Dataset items
---+---

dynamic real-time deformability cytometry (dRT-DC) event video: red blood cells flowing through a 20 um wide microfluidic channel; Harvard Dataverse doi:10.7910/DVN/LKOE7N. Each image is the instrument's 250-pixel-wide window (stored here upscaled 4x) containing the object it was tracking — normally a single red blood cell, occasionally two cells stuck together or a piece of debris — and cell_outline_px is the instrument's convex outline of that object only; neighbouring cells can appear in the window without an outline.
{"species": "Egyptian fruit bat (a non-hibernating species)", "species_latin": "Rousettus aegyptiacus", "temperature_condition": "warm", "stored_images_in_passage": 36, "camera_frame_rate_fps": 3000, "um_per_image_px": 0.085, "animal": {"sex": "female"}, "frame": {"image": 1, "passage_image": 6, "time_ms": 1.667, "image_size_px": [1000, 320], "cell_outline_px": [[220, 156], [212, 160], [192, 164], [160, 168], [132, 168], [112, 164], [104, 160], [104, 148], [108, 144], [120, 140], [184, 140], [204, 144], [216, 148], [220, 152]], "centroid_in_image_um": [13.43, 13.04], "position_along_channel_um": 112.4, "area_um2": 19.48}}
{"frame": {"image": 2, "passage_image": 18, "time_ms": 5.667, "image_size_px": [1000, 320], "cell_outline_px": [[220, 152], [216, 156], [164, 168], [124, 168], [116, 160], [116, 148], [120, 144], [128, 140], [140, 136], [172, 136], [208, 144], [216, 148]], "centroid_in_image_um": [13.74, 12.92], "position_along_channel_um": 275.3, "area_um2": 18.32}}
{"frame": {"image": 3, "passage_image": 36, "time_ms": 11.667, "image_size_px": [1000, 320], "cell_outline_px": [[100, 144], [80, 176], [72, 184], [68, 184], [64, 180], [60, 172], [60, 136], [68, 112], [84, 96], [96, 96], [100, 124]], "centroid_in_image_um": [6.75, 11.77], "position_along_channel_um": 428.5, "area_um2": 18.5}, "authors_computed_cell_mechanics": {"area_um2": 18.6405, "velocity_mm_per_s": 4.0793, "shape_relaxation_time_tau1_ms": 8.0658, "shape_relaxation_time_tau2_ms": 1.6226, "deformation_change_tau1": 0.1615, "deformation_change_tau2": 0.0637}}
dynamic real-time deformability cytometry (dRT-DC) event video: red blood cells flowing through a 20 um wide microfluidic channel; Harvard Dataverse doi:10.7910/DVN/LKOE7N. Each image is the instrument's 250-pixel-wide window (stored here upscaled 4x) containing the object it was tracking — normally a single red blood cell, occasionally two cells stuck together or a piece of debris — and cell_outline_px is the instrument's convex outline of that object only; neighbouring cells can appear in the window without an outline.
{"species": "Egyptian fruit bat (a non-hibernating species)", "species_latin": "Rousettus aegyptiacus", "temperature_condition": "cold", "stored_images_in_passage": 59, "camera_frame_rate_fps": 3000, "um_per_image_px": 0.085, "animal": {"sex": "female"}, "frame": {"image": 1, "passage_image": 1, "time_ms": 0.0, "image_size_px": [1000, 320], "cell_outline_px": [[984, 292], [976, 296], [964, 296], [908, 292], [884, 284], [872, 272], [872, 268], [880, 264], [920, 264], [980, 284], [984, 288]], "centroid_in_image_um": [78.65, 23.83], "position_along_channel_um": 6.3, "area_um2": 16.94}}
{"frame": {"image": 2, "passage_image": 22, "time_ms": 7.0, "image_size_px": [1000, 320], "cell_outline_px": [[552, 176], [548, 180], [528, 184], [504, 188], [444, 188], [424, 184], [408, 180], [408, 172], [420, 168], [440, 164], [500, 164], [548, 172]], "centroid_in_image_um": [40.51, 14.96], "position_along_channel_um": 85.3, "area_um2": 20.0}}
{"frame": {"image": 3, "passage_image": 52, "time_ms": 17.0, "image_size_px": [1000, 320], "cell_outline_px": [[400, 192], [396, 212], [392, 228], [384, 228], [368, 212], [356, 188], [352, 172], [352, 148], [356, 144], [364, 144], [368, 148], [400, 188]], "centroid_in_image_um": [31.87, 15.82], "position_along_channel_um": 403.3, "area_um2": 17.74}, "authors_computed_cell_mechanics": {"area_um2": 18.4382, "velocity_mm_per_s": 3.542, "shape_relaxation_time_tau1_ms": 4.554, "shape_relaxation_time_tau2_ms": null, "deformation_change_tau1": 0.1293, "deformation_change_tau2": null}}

---+---

Copy out each line exactly.

dynamic real-time deformability cytometry (dRT-DC) event video: red blood cells flowing through a 20 um wide microfluidic channel; Harvard Dataverse doi:10.7910/DVN/LKOE7N. Each image is the instrument's 250-pixel-wide window (stored here upscaled 4x) containing the object it was tracking — normally a single red blood cell, occasionally two cells stuck together or a piece of debris — and cell_outline_px is the instrument's convex outline of that object only; neighbouring cells can appear in the window without an outline.
{"species": "Egyptian fruit bat (a non-hibernating species)", "species_latin": "Rousettus aegyptiacus", "temperature_condition": "warm", "stored_images_in_passage": 36, "camera_frame_rate_fps": 3000, "um_per_image_px": 0.085, "animal": {"sex": "female"}, "frame": {"image": 1, "passage_image": 6, "time_ms": 1.667, "image_size_px": [1000, 320], "cell_outline_px": [[220, 156], [212, 160], [192, 164], [160, 168], [132, 168], [112, 164], [104, 160], [104, 148], [108, 144], [120, 140], [184, 140], [204, 144], [216, 148], [220, 152]], "centroid_in_image_um": [13.43, 13.04], "position_along_channel_um": 112.4, "area_um2": 19.48}}
{"frame": {"image": 2, "passage_image": 18, "time_ms": 5.667, "image_size_px": [1000, 320], "cell_outline_px": [[220, 152], [216, 156], [164, 168], [124, 168], [116, 160], [116, 148], [120, 144], [128, 140], [140, 136], [172, 136], [208, 144], [216, 148]], "centroid_in_image_um": [13.74, 12.92], "position_along_channel_um": 275.3, "area_um2": 18.32}}
{"frame": {"image": 3, "passage_image": 36, "time_ms": 11.667, "image_size_px": [1000, 320], "cell_outline_px": [[100, 144], [80, 176], [72, 184], [68, 184], [64, 180], [60, 172], [60, 136], [68, 112], [84, 96], [96, 96], [100, 124]], "centroid_in_image_um": [6.75, 11.77], "position_along_channel_um": 428.5, "area_um2": 18.5}, "authors_computed_cell_mechanics": {"area_um2": 18.6405, "velocity_mm_per_s": 4.0793, "shape_relaxation_time_tau1_ms": 8.0658, "shape_relaxation_time_tau2_ms": 1.6226, "deformation_change_tau1": 0.1615, "deformation_change_tau2": 0.0637}}
dynamic real-time deformability cytometry (dRT-DC) event video: red blood cells flowing through a 20 um wide microfluidic channel; Harvard Dataverse doi:10.7910/DVN/LKOE7N. Each image is the instrument's 250-pixel-wide window (stored here upscaled 4x) containing the object it was tracking — normally a single red blood cell, occasionally two cells stuck together or a piece of debris — and cell_outline_px is the instrument's convex outline of that object only; neighbouring cells can appear in the window without an outline.
{"species": "Egyptian fruit bat (a non-hibernating species)", "species_latin": "Rousettus aegyptiacus", "temperature_condition": "cold", "stored_images_in_passage": 59, "camera_frame_rate_fps": 3000, "um_per_image_px": 0.085, "animal": {"sex": "female"}, "frame": {"image": 1, "passage_image": 1, "time_ms": 0.0, "image_size_px": [1000, 320], "cell_outline_px": [[984, 292], [976, 296], [964, 296], [908, 292], [884, 284], [872, 272], [872, 268], [880, 264], [920, 264], [980, 284], [984, 288]], "centroid_in_image_um": [78.65, 23.83], "position_along_channel_um": 6.3, "area_um2": 16.94}}
{"frame": {"image": 2, "passage_image": 22, "time_ms": 7.0, "image_size_px": [1000, 320], "cell_outline_px": [[552, 176], [548, 180], [528, 184], [504, 188], [444, 188], [424, 184], [408, 180], [408, 172], [420, 168], [440, 164], [500, 164], [548, 172]], "centroid_in_image_um": [40.51, 14.96], "position_along_channel_um": 85.3, "area_um2": 20.0}}
{"frame": {"image": 3, "passage_image": 52, "time_ms": 17.0, "image_size_px": [1000, 320], "cell_outline_px": [[400, 192], [396, 212], [392, 228], [384, 228], [368, 212], [356, 188], [352, 172], [352, 148], [356, 144], [364, 144], [368, 148], [400, 188]], "centroid_in_image_um": [31.87, 15.82], "position_along_channel_um": 403.3, "area_um2": 17.74}, "authors_computed_cell_mechanics": {"area_um2": 18.4382, "velocity_mm_per_s": 3.542, "shape_relaxation_time_tau1_ms": 4.554, "shape_relaxation_time_tau2_ms": null, "deformation_change_tau1": 0.1293, "deformation_change_tau2": null}}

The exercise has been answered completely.